Are there any risks, side effects or complications associated with Osteopathic treatment?
As with all things these days we are obliged to warn you of any risks or side effects associated with osteopathic treatment, no matter how small. Side-effects are the unwanted, but mostly mild and temporary effects of a successful treatment.
If you do have any side effects, they may include muscle soreness, spasm, discomfort or mild pain, headache or tiredness. These usually only last a day or two. You may experience more acute discomfort in some cases depending on how your body reacts, but again it shouldn’t last long and there are measures you can take to reduce discomfort.
Complications are when problems occur during or after the treatment.
As with all interventions, there are risks associated with spinal manipulative therapy (SMT). Infrequent, but potentially serious side effects include: damage to an artery and stroke, spinal disc herniation, vertebral and rib fractures and cauda equina syndrome (damage to the bundle of nerves at the base of your spine), fracture, and sympotoms related to underlying pathology. All These are usually related to serious underlying pathology, which is always screened for in your case histories and physical examination, so there really is no need to worry. Estimates from studies of manual therapies, including osteopathy, suggest serious patient incidents following manipulation are 1 per 100,000-1,000,000 manipulations, or 1 per 50,000-100,000 patients. This is across all manual therapies, not osteopathy alone.

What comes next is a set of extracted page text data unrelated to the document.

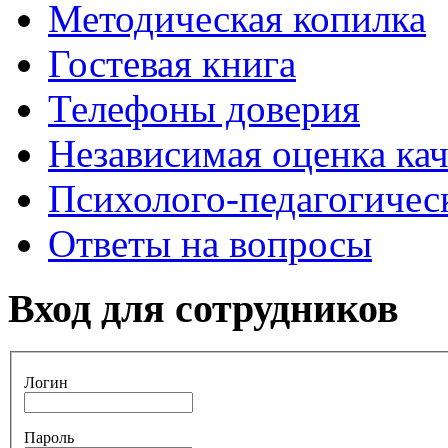
Методическая копилка
Гостевая книга
Телефоны доверия
Независимая оценка кач
Психолого-педагогичес
Ответы на вопросы
Вход
для сотрудников
Логин
Пароль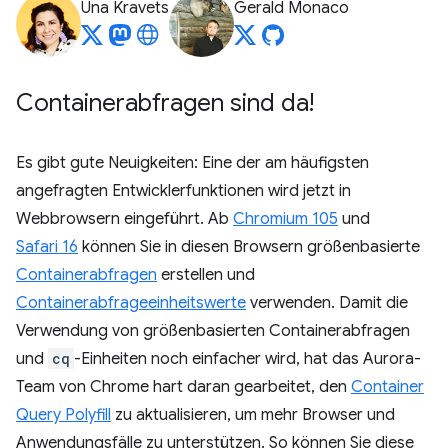
Una Kravets
Gerald Monaco
Containerabfragen sind da!
Es gibt gute Neuigkeiten: Eine der am häufigsten
angefragten Entwicklerfunktionen wird jetzt in
Webbrowsern eingeführt. Ab
Chromium 105
und
Safari 16
können Sie in diesen Browsern größenbasierte
Containerabfragen
erstellen und
Containerabfrageeinheitswerte
verwenden. Damit die
Verwendung von größenbasierten Containerabfragen
und
cq
-Einheiten noch einfacher wird, hat das Aurora-
Team von Chrome hart daran gearbeitet, den
Container
Query Polyfill
zu aktualisieren, um mehr Browser und
Anwendungsfälle zu unterstützen. So können Sie diese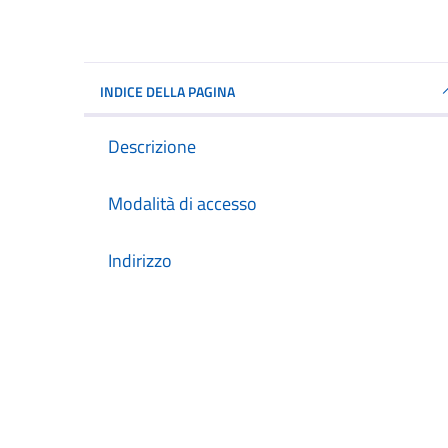
INDICE DELLA PAGINA
Descrizione
Modalità di accesso
Indirizzo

Osteopaths are trained to check the suitability of treatment and for risk factors.
If you do not want to have these treatment modalities (which are not always indicated in any case), or you want to discuss in more detail, please don’t hesitate to ask.
Is a form of bodywork geared toward participants in athletics. It is used to help prevent injuries, to prepare the body for athletic activity and maintain it in optimal condition, and to help athletes recover from workouts and injuries.It uses a mixture of soft tissue massage, stretching, muscle energy technique (MET) and soft tissue release (STR) to achieve this.

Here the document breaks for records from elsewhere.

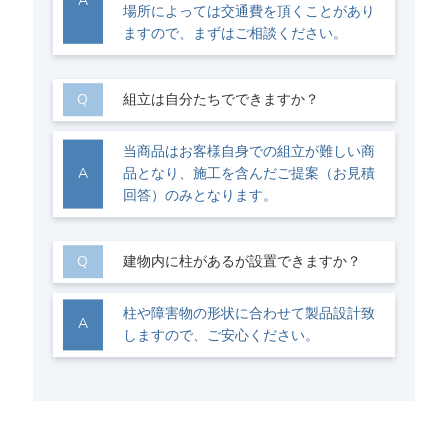
場所によっては交通費を頂くことがあり
ますので、まずはご相談ください。
組立は自分たちでできますか？
当商品はお客様自身での組立が難しい商
品となり、施工を含んだご提案（お見積
回答）のみとなります。
建物内に柱があるが設置できますか？
柱や障害物の形状に合わせて製品設計致
しますので、ご安心ください。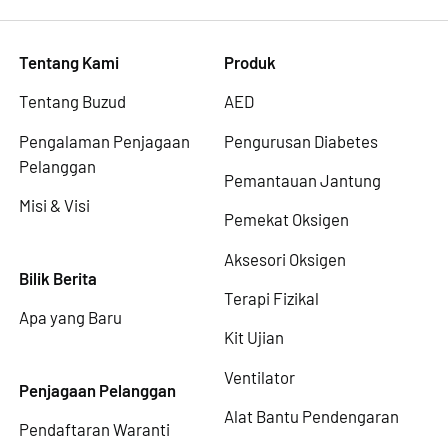
Tentang Kami
Produk
Tentang Buzud
AED
Pengalaman Penjagaan
Pengurusan Diabetes
Pelanggan
Pemantauan Jantung
Misi & Visi
Pemekat Oksigen
Aksesori Oksigen
Bilik Berita
Terapi Fizikal
Apa yang Baru
Kit Ujian
Ventilator
Penjagaan Pelanggan
Alat Bantu Pendengaran
Pendaftaran Waranti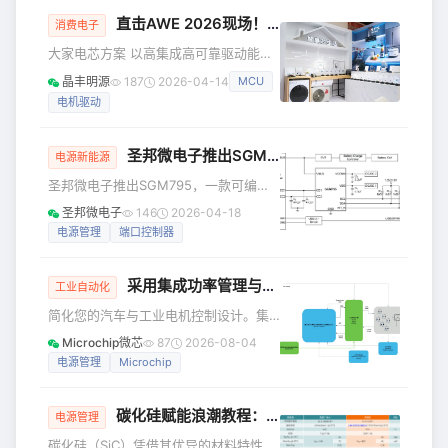
器，逻辑分析仪，USB-to-TTL模块等
直击AWE 2026现场！晶丰明源携智慧家电全场景解决方案精彩亮相
等）帮助调试和烧录，即使使用了
消费电子
codex/claude code这种顶级的coding
大家电芯方案 以高集成高可靠驱动能效
agent，也让人感觉有点美中不足。 本
升级 展会现场，晶丰明源展出了多款针
晶丰明源
187
2026-04-14
MCU
文将会演示利用skill，一句话让AI从零开
对冰箱、空调、洗衣机、烘干机等大家
始，实现MCXA344对Ardui
电机驱动
电应用的多款明星电源方案。 基于
LKS32MC07x系列MCU 高性价比空调
外机控制方案 晶丰明源提供从MCU、辅
圣邦微电子推出SGM795：全集成、可编程USB Type-C端口控制器，赋能高效电源传输
电源新能源
助电源、PFC控制、双电机驱动到控制
圣邦微电子推出SGM795，一款可编程
软件的系统级全套解决方案。该方案
USB Type-C端口控制器。该器件可应用
MCU采用LKS32MC07x系列高性能
圣邦微电子
146
2026-04-18
于手机和平板电脑。 SGM795是一款符
MCU，96MHz Arm Cortex-M0+DSP
电源管理
端口控制器
合最新USB Type-C和PD 3.2标准的
双核架构，配合丰富
USB Type-C端口控制器（TCPC）。作
采用集成功率管理与保护功能的电机驱动器的优势
为支持双角色功能的端口控制器，它可
工业自动化
灵活配置为主机、设备或DRP模式，实
简化您的汽车与工业电机控制设计。集
现连接/断开检测、有源线缆识别以及电
成式电机驱动器正在改变汽车和工业电
Microchip微芯
87
2026-08-04
流能力的广播与检测。 芯片内部高度集
机控制设计方式。了解这些器件如何简
电源管理
Microchip
成VBUS和VCONN电源控制、USB Ty
化设计、提升可靠性并加快产品上市速
度。 在当今快速发展的汽车与工业市场
碳化硅赋能浪潮教程：利用 SiC CJFET替代超结 MOSFET
中，对紧凑、高效且可靠的电机控制解
电源管理
决方案的需求日益增长，这些方案已成
碳化硅（SiC）凭借其优异的材料特性，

Refelexology is a therapy that works mainly on the feet, but occasionally on the hands. By working on reflex points on the feet, it can have a physiological affect on the body part that corresponds with it. Techniques are gentle, using the fingers and thumbs to make small movements and pressure points over the reflex points.
Reflexology is safe for most people, but if you are unsure please do get in contact to discuss any concerns you may have. The first session will include case history taking, and if all is found to be safe, a treatment will follow. Patients will be asked to remove their socks and shoes.